9.1 Git basics for scientific workflow

Explanation

Git is a way to keep a history of a project. In scientific computing, Git is not only a software development tool. It is also a way to inspect what changed between calculations.

The minimum safety commands were introduced earlier in Minimal Git and diff safety. This page treats Git as part of a reproducible scientific workflow.

Official Git book:

Core ideas:

repository: project folder with history
commit: saved checkpoint
diff: what changed
history: sequence of saved checkpoints
working tree: files that may differ from the last commit

After an AI agent changes Rust code, read the diff before accepting the change. Check both scientific files and environment files such as Cargo.toml and Cargo.lock. A dependency change can affect numerical results even when the source code change looks small.
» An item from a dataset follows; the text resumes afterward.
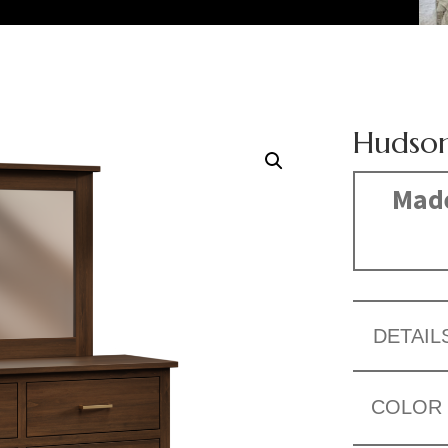
Hudson
Made
DETAIL
COLOR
Git does not replace result files. A reproducible calculation should still save the command, input parameters, result metadata, and output artifacts needed to inspect the run.

Things to look up

  • Repository
  • Commit
  • Diff
  • Git history
  • Working tree
  • Git remote
  • git clone
  • git push
  • Pull request
  • Cargo.lock

Exercise

Explain repository, commit, and diff in your own words. Then list what you should inspect after an AI agent changes a Rust scientific-coding project.
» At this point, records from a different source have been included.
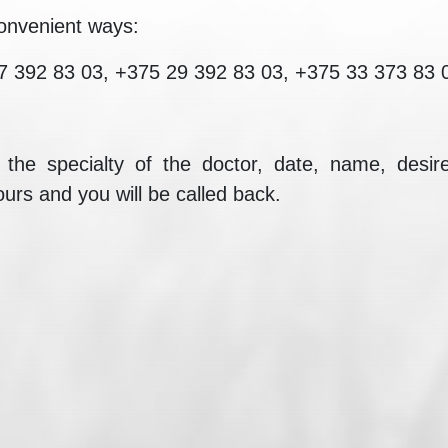
onvenient ways:
7 392 83 03, +375 29 392 83 03, +375 33 373 83 
e the specialty of the doctor, date, name, des
ours and you will be called back.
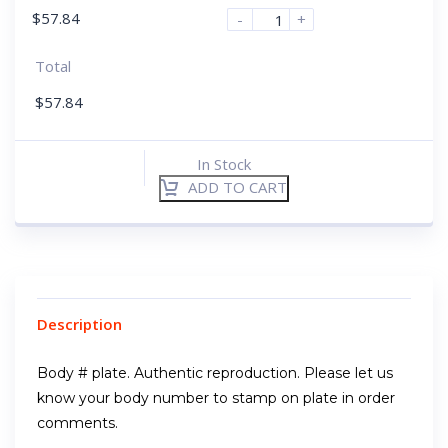
$
57.84
-
+
Total
$
57.84
In Stock
ADD TO CART
Description
Body # plate. Authentic reproduction. Please let us
know your body number to stamp on plate in order
comments.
Advanced exercise: fork this repository on GitHub, clone your fork locally, make a small improvement to the lecture notes, push the change to your remote fork, and open one pull request. Before doing this exercise, look up fork, clone, remote, push, and pull request.

Notes for the exercise

  • A repository is a project folder with history.
  • A commit is a saved checkpoint.
  • A diff shows what changed.
  • Read the diff after AI-agent edits.
  • Check whether Cargo.toml or Cargo.lock changed.
  • Do not put a large unrelated set of changes into one commit.
  • In the advanced exercise, choose one small improvement so the pull request is easy to review.
  • The pull request description should explain what changed and why.